## Work order
Return each of the lines below verbatim, omitting the pictures.
[[ Available data, beginning ]]
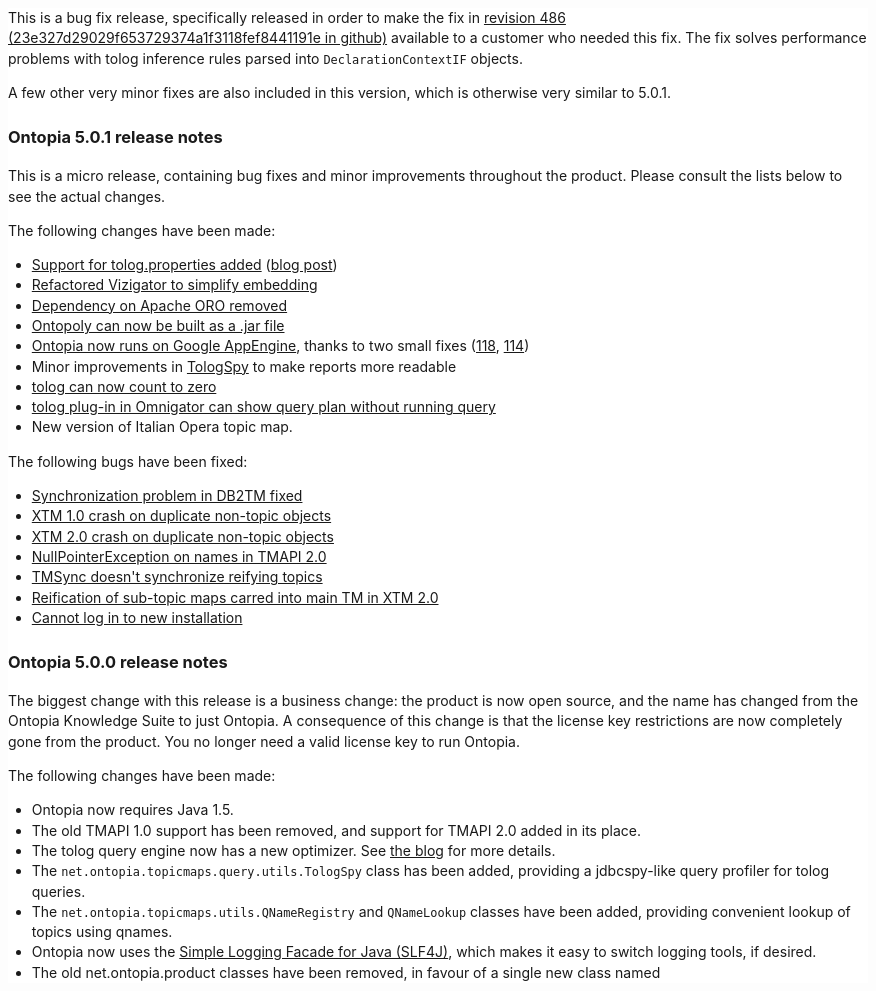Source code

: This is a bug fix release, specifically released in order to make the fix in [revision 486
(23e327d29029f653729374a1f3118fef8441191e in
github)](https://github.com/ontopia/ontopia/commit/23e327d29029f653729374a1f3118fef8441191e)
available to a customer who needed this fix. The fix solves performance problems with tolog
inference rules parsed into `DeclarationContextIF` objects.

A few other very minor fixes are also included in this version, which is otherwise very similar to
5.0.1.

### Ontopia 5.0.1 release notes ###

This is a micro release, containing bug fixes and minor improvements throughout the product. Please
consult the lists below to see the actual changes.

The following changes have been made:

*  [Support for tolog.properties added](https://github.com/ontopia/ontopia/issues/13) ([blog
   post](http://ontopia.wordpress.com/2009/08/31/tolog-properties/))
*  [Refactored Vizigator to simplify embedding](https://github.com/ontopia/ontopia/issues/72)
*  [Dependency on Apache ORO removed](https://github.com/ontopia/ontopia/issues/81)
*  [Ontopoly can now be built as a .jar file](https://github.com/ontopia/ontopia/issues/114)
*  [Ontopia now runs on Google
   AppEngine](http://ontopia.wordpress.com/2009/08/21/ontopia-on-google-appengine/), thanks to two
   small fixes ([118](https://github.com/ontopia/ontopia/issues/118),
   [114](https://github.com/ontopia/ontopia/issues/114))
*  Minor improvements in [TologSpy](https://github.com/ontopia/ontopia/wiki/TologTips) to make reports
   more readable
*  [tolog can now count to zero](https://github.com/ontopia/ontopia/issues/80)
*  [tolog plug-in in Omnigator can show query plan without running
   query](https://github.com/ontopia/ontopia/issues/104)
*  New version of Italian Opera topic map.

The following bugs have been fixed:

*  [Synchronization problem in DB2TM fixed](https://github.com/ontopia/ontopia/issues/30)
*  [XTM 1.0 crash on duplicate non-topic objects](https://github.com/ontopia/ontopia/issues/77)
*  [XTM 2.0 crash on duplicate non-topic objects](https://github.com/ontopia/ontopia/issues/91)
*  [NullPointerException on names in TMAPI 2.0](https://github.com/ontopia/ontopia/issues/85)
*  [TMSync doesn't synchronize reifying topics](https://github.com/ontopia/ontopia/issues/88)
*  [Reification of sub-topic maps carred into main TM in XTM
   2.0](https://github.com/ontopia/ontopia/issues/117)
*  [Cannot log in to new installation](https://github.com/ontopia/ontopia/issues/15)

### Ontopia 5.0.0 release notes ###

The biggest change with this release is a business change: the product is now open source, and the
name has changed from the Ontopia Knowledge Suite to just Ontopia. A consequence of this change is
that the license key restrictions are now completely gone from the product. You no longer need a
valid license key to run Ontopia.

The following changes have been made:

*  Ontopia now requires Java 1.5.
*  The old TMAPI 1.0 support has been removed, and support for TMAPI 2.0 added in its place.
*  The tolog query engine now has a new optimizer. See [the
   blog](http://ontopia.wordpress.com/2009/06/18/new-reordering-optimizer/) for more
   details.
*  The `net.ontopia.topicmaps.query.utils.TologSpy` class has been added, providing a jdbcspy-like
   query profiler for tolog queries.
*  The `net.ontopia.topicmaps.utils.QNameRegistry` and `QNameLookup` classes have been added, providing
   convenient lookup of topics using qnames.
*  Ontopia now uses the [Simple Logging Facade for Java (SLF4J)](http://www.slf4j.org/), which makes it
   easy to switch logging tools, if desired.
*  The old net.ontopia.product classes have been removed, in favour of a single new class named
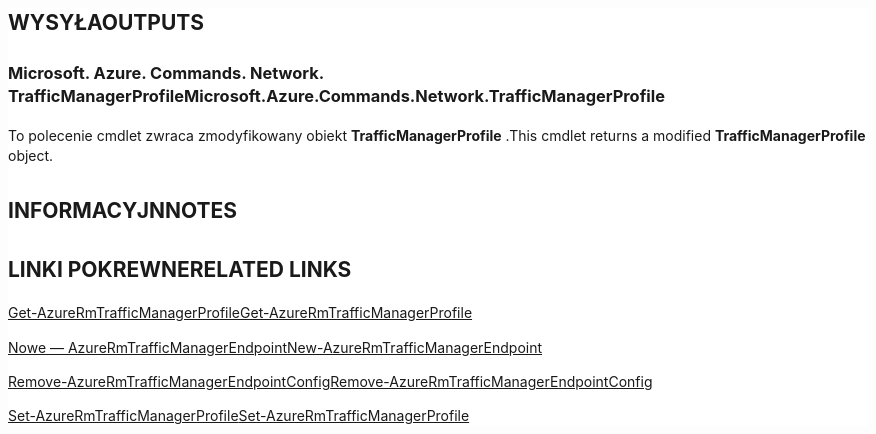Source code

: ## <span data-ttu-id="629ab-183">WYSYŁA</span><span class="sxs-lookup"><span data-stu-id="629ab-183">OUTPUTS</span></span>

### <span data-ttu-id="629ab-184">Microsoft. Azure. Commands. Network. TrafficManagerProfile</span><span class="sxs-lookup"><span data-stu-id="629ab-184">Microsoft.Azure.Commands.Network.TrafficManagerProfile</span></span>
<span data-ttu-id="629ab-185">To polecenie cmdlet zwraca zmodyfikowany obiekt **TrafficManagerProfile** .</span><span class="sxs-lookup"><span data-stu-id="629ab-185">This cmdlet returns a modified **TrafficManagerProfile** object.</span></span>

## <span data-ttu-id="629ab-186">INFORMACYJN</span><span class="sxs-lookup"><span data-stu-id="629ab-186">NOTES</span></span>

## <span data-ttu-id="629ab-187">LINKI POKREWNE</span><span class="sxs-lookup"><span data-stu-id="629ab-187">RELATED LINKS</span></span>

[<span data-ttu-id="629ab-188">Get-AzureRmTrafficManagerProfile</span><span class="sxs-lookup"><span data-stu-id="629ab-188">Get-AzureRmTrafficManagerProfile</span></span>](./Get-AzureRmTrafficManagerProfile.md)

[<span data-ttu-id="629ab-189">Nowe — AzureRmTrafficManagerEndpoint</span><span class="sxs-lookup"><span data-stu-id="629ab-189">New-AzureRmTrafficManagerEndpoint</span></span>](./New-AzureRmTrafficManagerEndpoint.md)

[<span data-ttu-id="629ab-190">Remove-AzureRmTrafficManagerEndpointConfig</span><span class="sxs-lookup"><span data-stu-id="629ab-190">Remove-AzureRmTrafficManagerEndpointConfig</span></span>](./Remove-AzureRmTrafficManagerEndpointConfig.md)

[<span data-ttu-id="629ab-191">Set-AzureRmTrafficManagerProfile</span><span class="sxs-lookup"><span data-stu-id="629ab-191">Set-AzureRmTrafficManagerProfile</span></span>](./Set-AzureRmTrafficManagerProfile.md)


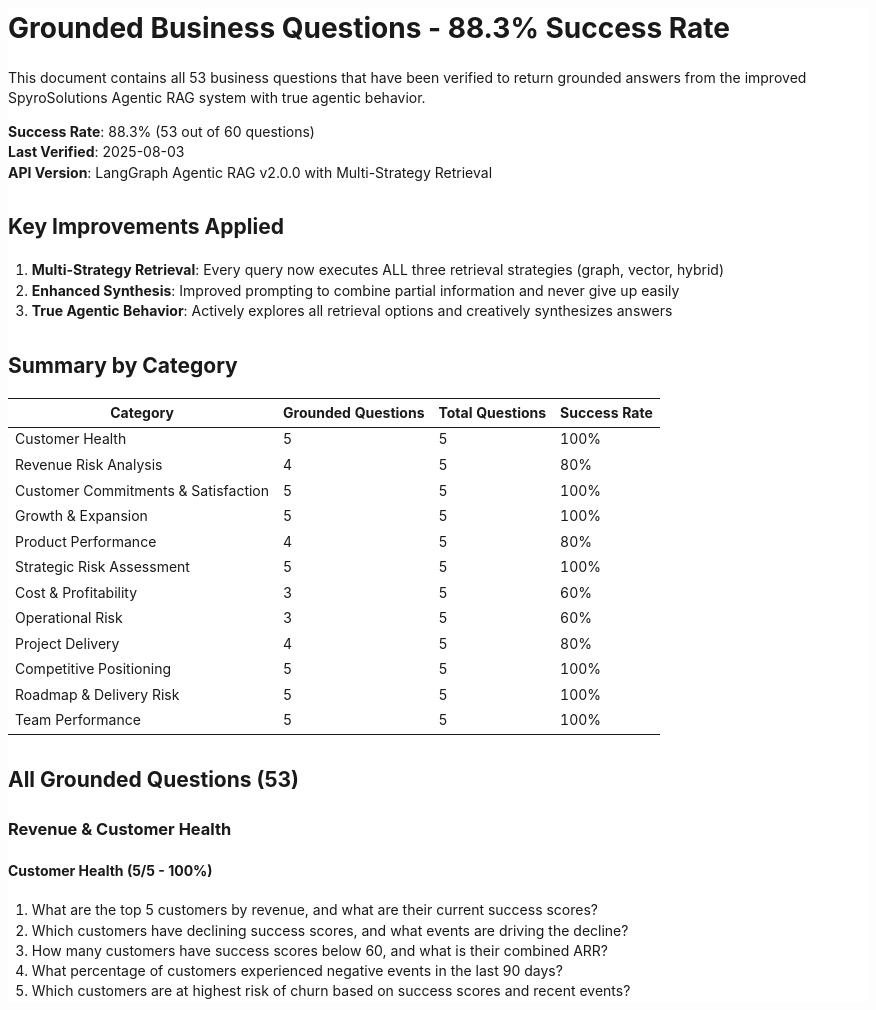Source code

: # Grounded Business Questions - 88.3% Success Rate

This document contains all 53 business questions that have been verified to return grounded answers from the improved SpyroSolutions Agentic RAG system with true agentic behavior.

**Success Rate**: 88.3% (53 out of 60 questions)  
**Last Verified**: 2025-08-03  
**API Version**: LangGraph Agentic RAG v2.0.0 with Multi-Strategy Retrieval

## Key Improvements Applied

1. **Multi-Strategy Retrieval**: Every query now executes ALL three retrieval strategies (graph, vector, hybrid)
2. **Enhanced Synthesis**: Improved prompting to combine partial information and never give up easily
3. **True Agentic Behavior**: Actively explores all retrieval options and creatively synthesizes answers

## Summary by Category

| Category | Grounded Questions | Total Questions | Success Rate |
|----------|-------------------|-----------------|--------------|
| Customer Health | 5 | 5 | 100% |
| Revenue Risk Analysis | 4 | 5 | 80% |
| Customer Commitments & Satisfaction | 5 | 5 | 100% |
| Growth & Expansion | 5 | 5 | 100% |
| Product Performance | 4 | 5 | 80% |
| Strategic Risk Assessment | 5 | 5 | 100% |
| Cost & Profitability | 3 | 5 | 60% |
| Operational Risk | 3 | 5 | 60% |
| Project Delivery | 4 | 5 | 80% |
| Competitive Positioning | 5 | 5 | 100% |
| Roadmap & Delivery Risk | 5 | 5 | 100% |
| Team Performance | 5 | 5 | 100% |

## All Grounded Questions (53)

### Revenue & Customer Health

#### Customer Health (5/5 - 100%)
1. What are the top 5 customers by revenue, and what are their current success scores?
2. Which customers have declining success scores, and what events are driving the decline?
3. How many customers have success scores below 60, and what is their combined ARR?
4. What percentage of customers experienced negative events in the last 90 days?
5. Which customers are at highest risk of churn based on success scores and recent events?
[[ Available data, end ]]
## Answer for this exercise
Source code

: This is a bug fix release, specifically released in order to make the fix in [revision 486
(23e327d29029f653729374a1f3118fef8441191e in
github)](https://github.com/ontopia/ontopia/commit/23e327d29029f653729374a1f3118fef8441191e)
available to a customer who needed this fix. The fix solves performance problems with tolog
inference rules parsed into `DeclarationContextIF` objects.

A few other very minor fixes are also included in this version, which is otherwise very similar to
5.0.1.

### Ontopia 5.0.1 release notes ###

This is a micro release, containing bug fixes and minor improvements throughout the product. Please
consult the lists below to see the actual changes.

The following changes have been made:

*  [Support for tolog.properties added](https://github.com/ontopia/ontopia/issues/13) ([blog
   post](http://ontopia.wordpress.com/2009/08/31/tolog-properties/))
*  [Refactored Vizigator to simplify embedding](https://github.com/ontopia/ontopia/issues/72)
*  [Dependency on Apache ORO removed](https://github.com/ontopia/ontopia/issues/81)
*  [Ontopoly can now be built as a .jar file](https://github.com/ontopia/ontopia/issues/114)
*  [Ontopia now runs on Google
   AppEngine](http://ontopia.wordpress.com/2009/08/21/ontopia-on-google-appengine/), thanks to two
   small fixes ([118](https://github.com/ontopia/ontopia/issues/118),
   [114](https://github.com/ontopia/ontopia/issues/114))
*  Minor improvements in [TologSpy](https://github.com/ontopia/ontopia/wiki/TologTips) to make reports
   more readable
*  [tolog can now count to zero](https://github.com/ontopia/ontopia/issues/80)
*  [tolog plug-in in Omnigator can show query plan without running
   query](https://github.com/ontopia/ontopia/issues/104)
*  New version of Italian Opera topic map.

The following bugs have been fixed:

*  [Synchronization problem in DB2TM fixed](https://github.com/ontopia/ontopia/issues/30)
*  [XTM 1.0 crash on duplicate non-topic objects](https://github.com/ontopia/ontopia/issues/77)
*  [XTM 2.0 crash on duplicate non-topic objects](https://github.com/ontopia/ontopia/issues/91)
*  [NullPointerException on names in TMAPI 2.0](https://github.com/ontopia/ontopia/issues/85)
*  [TMSync doesn't synchronize reifying topics](https://github.com/ontopia/ontopia/issues/88)
*  [Reification of sub-topic maps carred into main TM in XTM
   2.0](https://github.com/ontopia/ontopia/issues/117)
*  [Cannot log in to new installation](https://github.com/ontopia/ontopia/issues/15)

### Ontopia 5.0.0 release notes ###

The biggest change with this release is a business change: the product is now open source, and the
name has changed from the Ontopia Knowledge Suite to just Ontopia. A consequence of this change is
that the license key restrictions are now completely gone from the product. You no longer need a
valid license key to run Ontopia.

The following changes have been made:

*  Ontopia now requires Java 1.5.
*  The old TMAPI 1.0 support has been removed, and support for TMAPI 2.0 added in its place.
*  The tolog query engine now has a new optimizer. See [the
   blog](http://ontopia.wordpress.com/2009/06/18/new-reordering-optimizer/) for more
   details.
*  The `net.ontopia.topicmaps.query.utils.TologSpy` class has been added, providing a jdbcspy-like
   query profiler for tolog queries.
*  The `net.ontopia.topicmaps.utils.QNameRegistry` and `QNameLookup` classes have been added, providing
   convenient lookup of topics using qnames.
*  Ontopia now uses the [Simple Logging Facade for Java (SLF4J)](http://www.slf4j.org/), which makes it
   easy to switch logging tools, if desired.
*  The old net.ontopia.product classes have been removed, in favour of a single new class named
Source code

: ## <span data-ttu-id="629ab-183">WYSYŁA</span><span class="sxs-lookup"><span data-stu-id="629ab-183">OUTPUTS</span></span>

### <span data-ttu-id="629ab-184">Microsoft. Azure. Commands. Network. TrafficManagerProfile</span><span class="sxs-lookup"><span data-stu-id="629ab-184">Microsoft.Azure.Commands.Network.TrafficManagerProfile</span></span>
<span data-ttu-id="629ab-185">To polecenie cmdlet zwraca zmodyfikowany obiekt **TrafficManagerProfile** .</span><span class="sxs-lookup"><span data-stu-id="629ab-185">This cmdlet returns a modified **TrafficManagerProfile** object.</span></span>

## <span data-ttu-id="629ab-186">INFORMACYJN</span><span class="sxs-lookup"><span data-stu-id="629ab-186">NOTES</span></span>

## <span data-ttu-id="629ab-187">LINKI POKREWNE</span><span class="sxs-lookup"><span data-stu-id="629ab-187">RELATED LINKS</span></span>

[<span data-ttu-id="629ab-188">Get-AzureRmTrafficManagerProfile</span><span class="sxs-lookup"><span data-stu-id="629ab-188">Get-AzureRmTrafficManagerProfile</span></span>](./Get-AzureRmTrafficManagerProfile.md)

[<span data-ttu-id="629ab-189">Nowe — AzureRmTrafficManagerEndpoint</span><span class="sxs-lookup"><span data-stu-id="629ab-189">New-AzureRmTrafficManagerEndpoint</span></span>](./New-AzureRmTrafficManagerEndpoint.md)

[<span data-ttu-id="629ab-190">Remove-AzureRmTrafficManagerEndpointConfig</span><span class="sxs-lookup"><span data-stu-id="629ab-190">Remove-AzureRmTrafficManagerEndpointConfig</span></span>](./Remove-AzureRmTrafficManagerEndpointConfig.md)

[<span data-ttu-id="629ab-191">Set-AzureRmTrafficManagerProfile</span><span class="sxs-lookup"><span data-stu-id="629ab-191">Set-AzureRmTrafficManagerProfile</span></span>](./Set-AzureRmTrafficManagerProfile.md)


Source code

: # Grounded Business Questions - 88.3% Success Rate

This document contains all 53 business questions that have been verified to return grounded answers from the improved SpyroSolutions Agentic RAG system with true agentic behavior.

**Success Rate**: 88.3% (53 out of 60 questions)  
**Last Verified**: 2025-08-03  
**API Version**: LangGraph Agentic RAG v2.0.0 with Multi-Strategy Retrieval

## Key Improvements Applied

1. **Multi-Strategy Retrieval**: Every query now executes ALL three retrieval strategies (graph, vector, hybrid)
2. **Enhanced Synthesis**: Improved prompting to combine partial information and never give up easily
3. **True Agentic Behavior**: Actively explores all retrieval options and creatively synthesizes answers

## Summary by Category

| Category | Grounded Questions | Total Questions | Success Rate |
|----------|-------------------|-----------------|--------------|
| Customer Health | 5 | 5 | 100% |
| Revenue Risk Analysis | 4 | 5 | 80% |
| Customer Commitments & Satisfaction | 5 | 5 | 100% |
| Growth & Expansion | 5 | 5 | 100% |
| Product Performance | 4 | 5 | 80% |
| Strategic Risk Assessment | 5 | 5 | 100% |
| Cost & Profitability | 3 | 5 | 60% |
| Operational Risk | 3 | 5 | 60% |
| Project Delivery | 4 | 5 | 80% |
| Competitive Positioning | 5 | 5 | 100% |
| Roadmap & Delivery Risk | 5 | 5 | 100% |
| Team Performance | 5 | 5 | 100% |

## All Grounded Questions (53)

### Revenue & Customer Health

#### Customer Health (5/5 - 100%)
1. What are the top 5 customers by revenue, and what are their current success scores?
2. Which customers have declining success scores, and what events are driving the decline?
3. How many customers have success scores below 60, and what is their combined ARR?
4. What percentage of customers experienced negative events in the last 90 days?
5. Which customers are at highest risk of churn based on success scores and recent events?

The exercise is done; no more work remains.